▶ [Exercise goal] Read through the listing below and return only the lines containing "holder".

▶ [Dataset entries]
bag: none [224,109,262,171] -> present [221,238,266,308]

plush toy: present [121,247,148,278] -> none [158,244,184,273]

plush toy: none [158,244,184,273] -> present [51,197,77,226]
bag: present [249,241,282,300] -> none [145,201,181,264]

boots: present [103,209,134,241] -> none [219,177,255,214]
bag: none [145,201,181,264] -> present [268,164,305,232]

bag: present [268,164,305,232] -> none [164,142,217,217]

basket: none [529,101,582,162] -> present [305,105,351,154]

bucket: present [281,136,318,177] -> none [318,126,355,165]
--
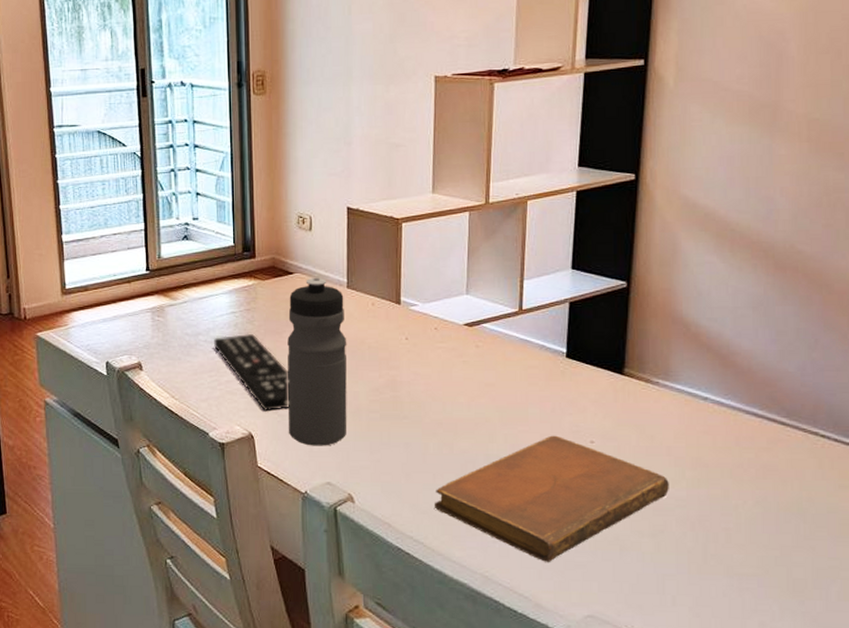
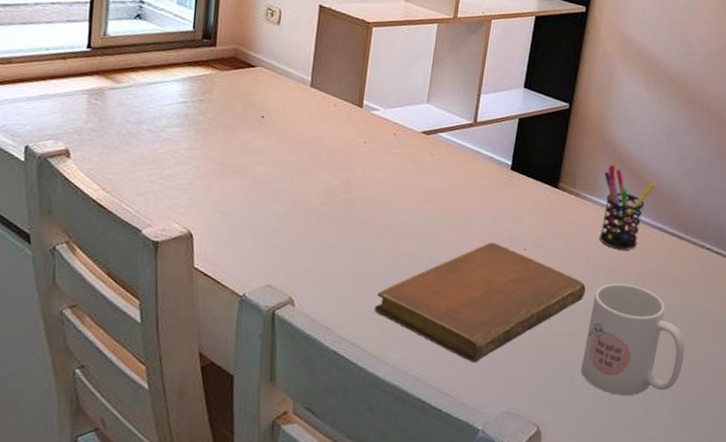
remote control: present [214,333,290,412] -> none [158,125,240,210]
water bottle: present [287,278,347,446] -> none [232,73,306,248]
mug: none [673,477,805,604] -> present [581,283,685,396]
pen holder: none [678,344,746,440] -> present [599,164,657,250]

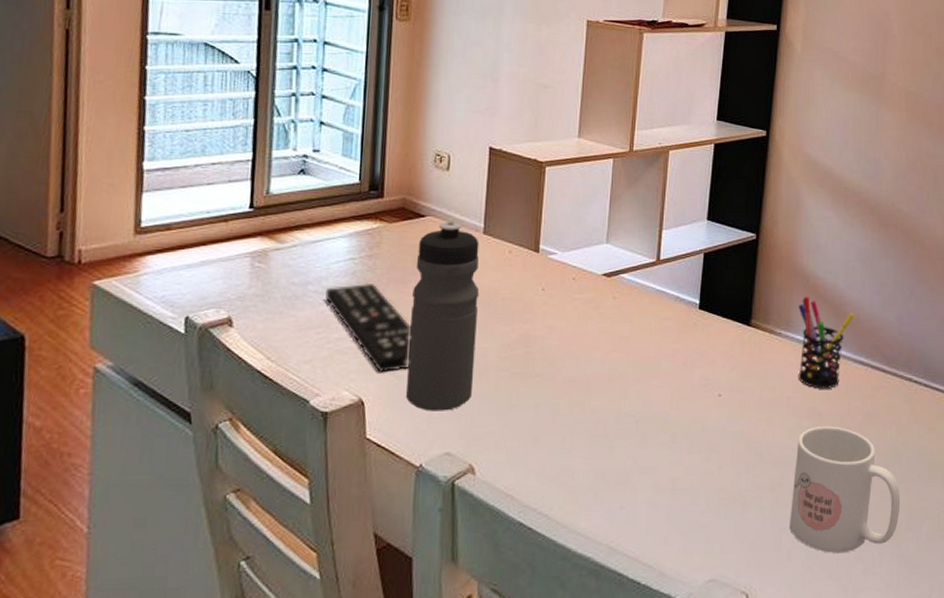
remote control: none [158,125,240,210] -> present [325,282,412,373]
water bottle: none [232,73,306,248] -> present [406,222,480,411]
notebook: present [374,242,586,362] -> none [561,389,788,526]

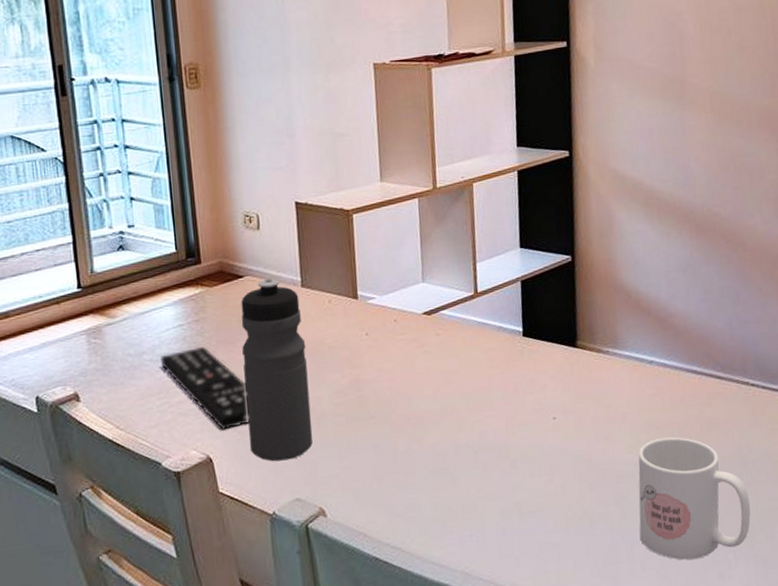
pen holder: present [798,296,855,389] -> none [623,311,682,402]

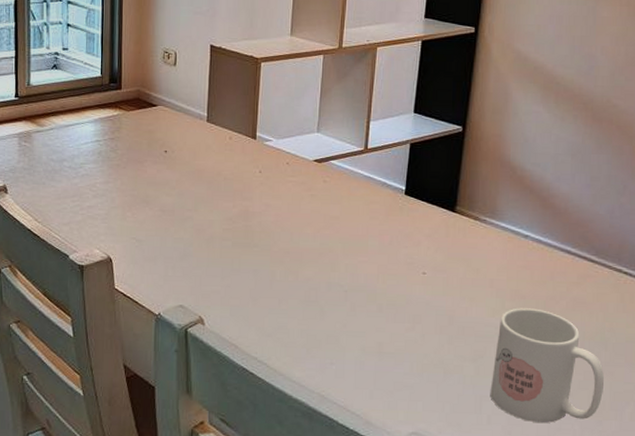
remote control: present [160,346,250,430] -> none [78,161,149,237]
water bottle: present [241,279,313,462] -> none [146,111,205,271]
---
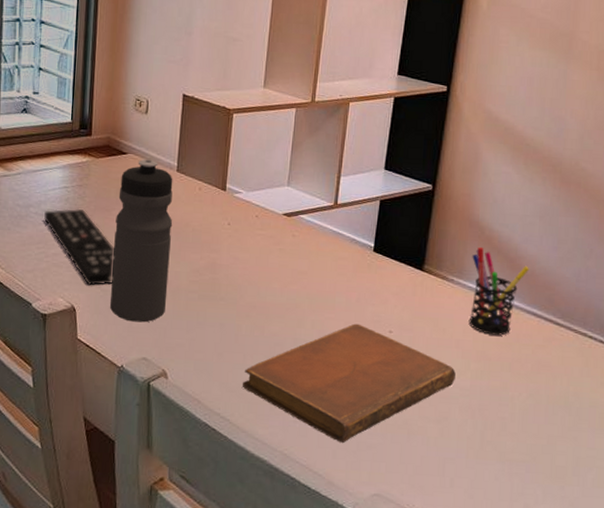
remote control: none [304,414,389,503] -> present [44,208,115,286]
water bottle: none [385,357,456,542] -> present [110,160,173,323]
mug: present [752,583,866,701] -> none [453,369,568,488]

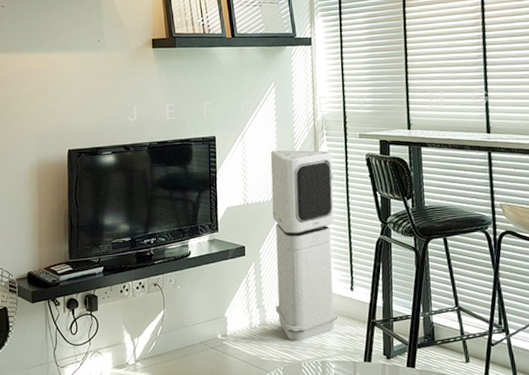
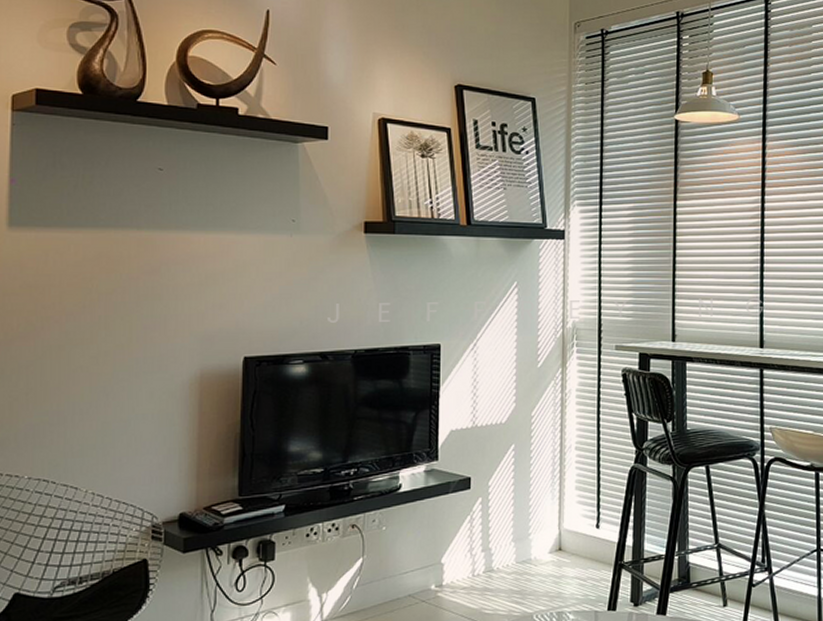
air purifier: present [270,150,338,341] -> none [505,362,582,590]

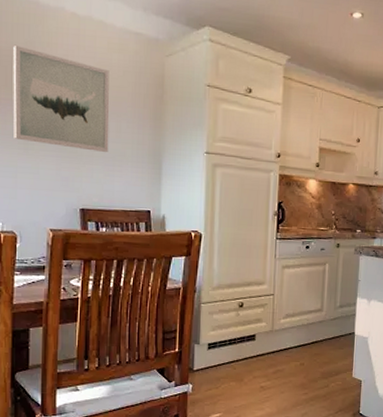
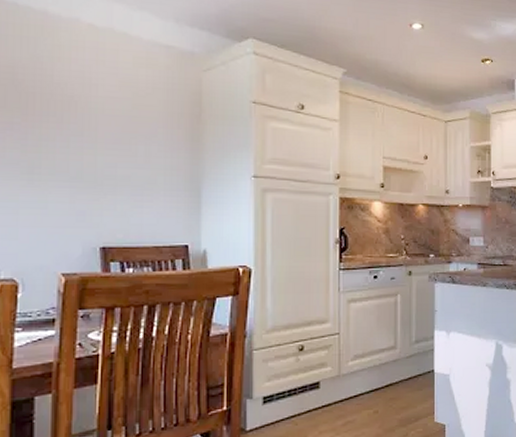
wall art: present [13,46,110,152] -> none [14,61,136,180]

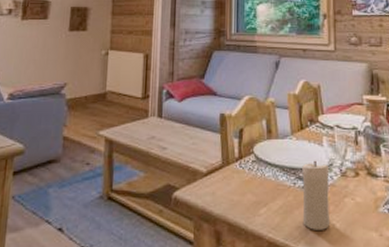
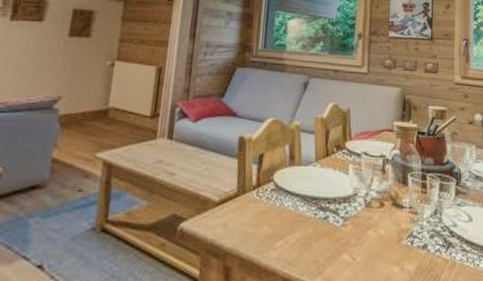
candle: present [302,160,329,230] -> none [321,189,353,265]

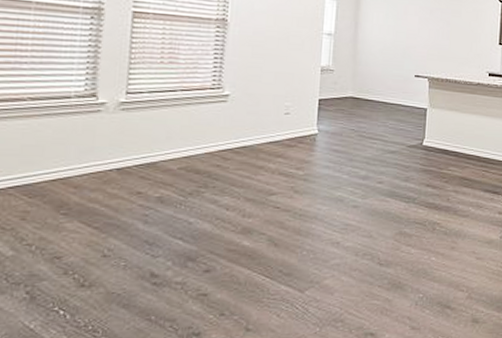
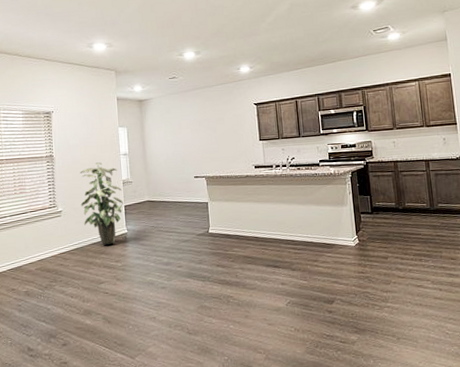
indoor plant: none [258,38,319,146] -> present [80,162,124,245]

▶ [Response box]
pen holder: none [678,344,746,440] -> present [599,164,657,250]
pen holder: present [798,296,855,389] -> none [623,311,682,402]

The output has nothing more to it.